Content starts

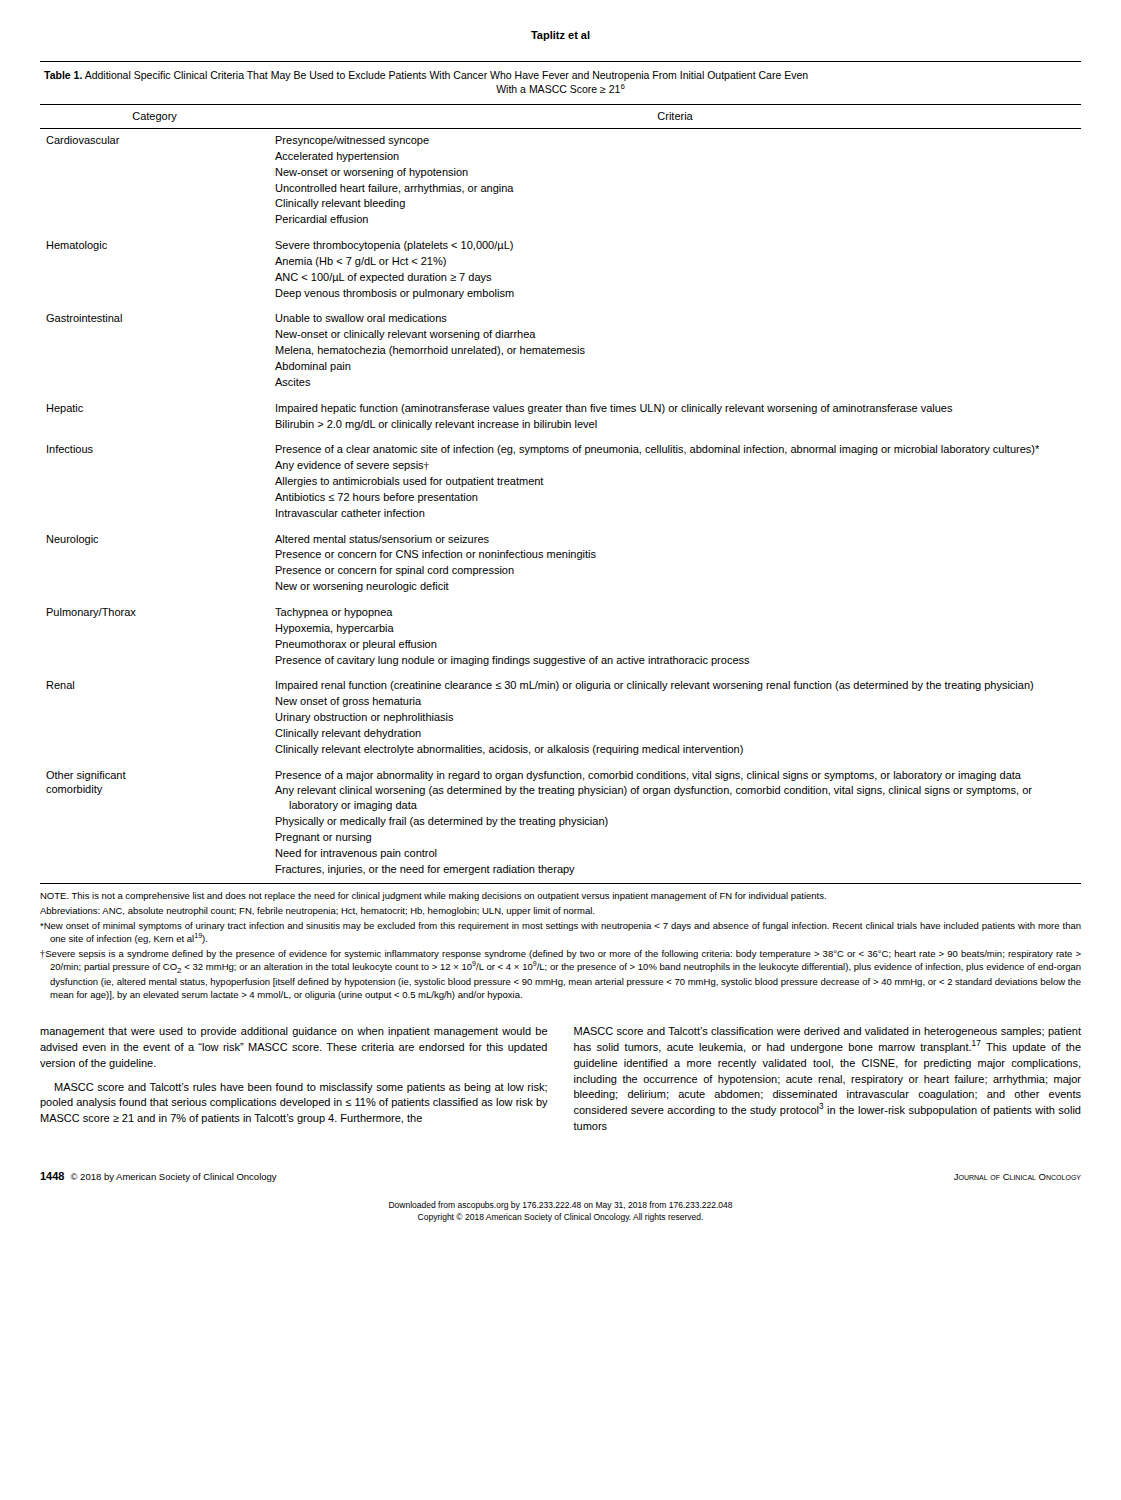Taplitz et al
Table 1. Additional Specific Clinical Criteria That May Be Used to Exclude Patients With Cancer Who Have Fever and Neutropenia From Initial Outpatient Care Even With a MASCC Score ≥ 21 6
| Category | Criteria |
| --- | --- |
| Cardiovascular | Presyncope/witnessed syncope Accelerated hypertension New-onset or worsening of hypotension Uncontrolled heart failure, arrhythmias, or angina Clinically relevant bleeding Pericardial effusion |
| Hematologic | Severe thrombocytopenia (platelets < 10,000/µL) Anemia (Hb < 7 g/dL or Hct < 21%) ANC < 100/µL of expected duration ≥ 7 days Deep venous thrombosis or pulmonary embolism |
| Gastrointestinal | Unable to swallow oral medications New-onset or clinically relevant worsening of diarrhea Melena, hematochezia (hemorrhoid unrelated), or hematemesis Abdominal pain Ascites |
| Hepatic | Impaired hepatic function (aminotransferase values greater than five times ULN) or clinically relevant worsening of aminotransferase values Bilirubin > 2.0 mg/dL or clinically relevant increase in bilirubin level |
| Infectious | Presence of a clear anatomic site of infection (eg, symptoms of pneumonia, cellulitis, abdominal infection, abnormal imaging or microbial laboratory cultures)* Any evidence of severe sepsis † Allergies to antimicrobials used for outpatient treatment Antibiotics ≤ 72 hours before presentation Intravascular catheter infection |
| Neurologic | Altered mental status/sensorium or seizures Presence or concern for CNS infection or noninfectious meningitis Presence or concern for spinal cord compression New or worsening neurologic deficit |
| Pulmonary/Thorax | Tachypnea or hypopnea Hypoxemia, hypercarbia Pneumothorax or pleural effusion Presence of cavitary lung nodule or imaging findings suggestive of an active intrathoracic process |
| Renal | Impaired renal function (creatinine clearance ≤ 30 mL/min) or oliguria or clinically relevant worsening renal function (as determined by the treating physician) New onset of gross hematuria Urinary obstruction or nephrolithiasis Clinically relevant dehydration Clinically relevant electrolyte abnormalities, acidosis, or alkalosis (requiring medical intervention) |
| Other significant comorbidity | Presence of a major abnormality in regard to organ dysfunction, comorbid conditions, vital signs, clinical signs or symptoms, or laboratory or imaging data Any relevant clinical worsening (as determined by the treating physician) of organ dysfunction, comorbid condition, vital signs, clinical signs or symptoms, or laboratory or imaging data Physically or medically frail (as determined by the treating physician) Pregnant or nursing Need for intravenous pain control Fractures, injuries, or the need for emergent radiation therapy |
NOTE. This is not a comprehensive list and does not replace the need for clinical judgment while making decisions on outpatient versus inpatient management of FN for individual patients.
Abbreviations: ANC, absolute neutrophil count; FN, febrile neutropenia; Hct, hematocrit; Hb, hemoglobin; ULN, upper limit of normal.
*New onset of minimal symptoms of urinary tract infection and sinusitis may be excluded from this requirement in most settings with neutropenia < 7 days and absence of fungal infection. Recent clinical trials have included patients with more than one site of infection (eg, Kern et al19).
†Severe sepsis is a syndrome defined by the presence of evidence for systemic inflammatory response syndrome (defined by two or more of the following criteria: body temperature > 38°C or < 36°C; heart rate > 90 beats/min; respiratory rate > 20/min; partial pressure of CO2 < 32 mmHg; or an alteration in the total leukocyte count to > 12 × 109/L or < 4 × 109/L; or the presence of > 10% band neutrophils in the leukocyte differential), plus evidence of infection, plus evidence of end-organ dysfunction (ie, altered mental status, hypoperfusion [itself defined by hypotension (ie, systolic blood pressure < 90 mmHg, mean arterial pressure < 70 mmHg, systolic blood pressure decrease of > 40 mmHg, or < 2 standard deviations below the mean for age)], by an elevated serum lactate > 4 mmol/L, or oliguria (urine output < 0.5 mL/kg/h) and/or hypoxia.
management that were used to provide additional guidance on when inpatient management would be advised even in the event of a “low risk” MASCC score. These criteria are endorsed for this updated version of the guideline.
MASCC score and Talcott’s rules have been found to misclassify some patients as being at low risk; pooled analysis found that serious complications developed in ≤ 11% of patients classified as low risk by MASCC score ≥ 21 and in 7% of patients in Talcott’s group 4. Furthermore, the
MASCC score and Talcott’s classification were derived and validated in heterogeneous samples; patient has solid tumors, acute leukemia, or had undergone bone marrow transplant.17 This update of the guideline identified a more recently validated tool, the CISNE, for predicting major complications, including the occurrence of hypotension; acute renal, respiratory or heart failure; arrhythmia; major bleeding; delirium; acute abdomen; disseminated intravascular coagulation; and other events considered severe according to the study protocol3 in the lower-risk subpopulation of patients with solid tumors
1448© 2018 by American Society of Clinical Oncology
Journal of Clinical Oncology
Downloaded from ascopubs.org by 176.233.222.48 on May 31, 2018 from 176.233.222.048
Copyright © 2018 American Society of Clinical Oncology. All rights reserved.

Content ends
Content starts

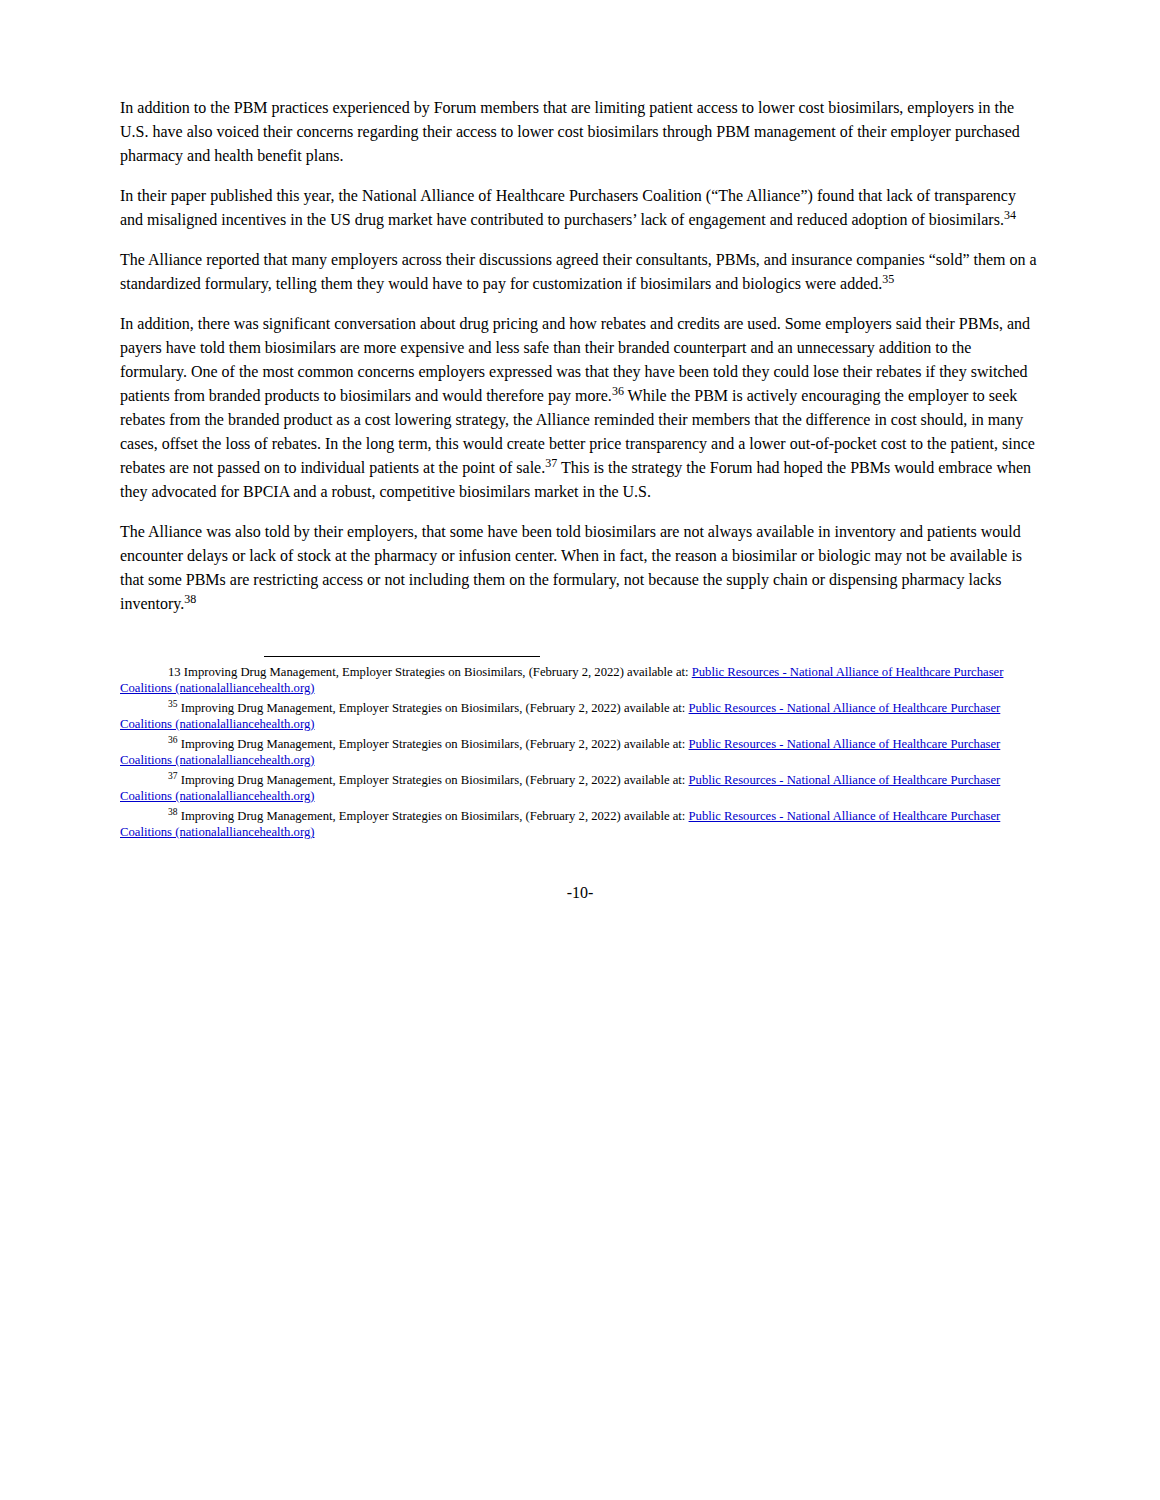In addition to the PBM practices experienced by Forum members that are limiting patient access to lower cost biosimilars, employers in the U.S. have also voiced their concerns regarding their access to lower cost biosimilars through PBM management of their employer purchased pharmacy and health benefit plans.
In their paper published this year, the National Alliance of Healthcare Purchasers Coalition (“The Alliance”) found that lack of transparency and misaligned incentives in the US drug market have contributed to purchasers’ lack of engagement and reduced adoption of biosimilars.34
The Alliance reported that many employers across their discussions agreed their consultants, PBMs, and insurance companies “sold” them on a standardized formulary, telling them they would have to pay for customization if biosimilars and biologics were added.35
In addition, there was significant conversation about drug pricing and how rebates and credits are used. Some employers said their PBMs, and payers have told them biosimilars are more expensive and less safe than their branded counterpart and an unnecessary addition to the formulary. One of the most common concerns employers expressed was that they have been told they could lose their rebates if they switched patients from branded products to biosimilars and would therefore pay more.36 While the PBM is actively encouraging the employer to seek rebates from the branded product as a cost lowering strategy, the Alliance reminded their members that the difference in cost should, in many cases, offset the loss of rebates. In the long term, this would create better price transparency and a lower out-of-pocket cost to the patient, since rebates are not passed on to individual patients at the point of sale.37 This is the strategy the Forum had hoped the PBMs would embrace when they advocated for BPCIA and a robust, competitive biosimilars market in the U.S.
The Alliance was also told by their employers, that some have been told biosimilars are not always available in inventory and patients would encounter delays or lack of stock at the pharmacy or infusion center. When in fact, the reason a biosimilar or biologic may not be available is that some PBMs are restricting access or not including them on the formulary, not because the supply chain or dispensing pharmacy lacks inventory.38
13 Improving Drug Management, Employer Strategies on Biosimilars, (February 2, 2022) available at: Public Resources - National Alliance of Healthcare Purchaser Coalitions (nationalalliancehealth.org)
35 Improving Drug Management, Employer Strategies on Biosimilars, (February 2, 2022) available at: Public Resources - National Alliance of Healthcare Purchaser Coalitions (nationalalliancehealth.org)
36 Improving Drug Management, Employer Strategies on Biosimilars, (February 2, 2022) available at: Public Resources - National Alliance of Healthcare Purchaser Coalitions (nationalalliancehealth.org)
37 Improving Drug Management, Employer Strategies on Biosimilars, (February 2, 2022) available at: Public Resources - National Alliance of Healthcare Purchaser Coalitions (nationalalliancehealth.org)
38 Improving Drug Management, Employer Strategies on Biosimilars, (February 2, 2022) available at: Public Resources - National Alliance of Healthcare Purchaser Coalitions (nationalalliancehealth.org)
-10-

Content ends

(DESCRIPTION OF THE TASK): Among the lines of the entries above, count those containing the string "February". Write the number alone.

(SOLUTION): 5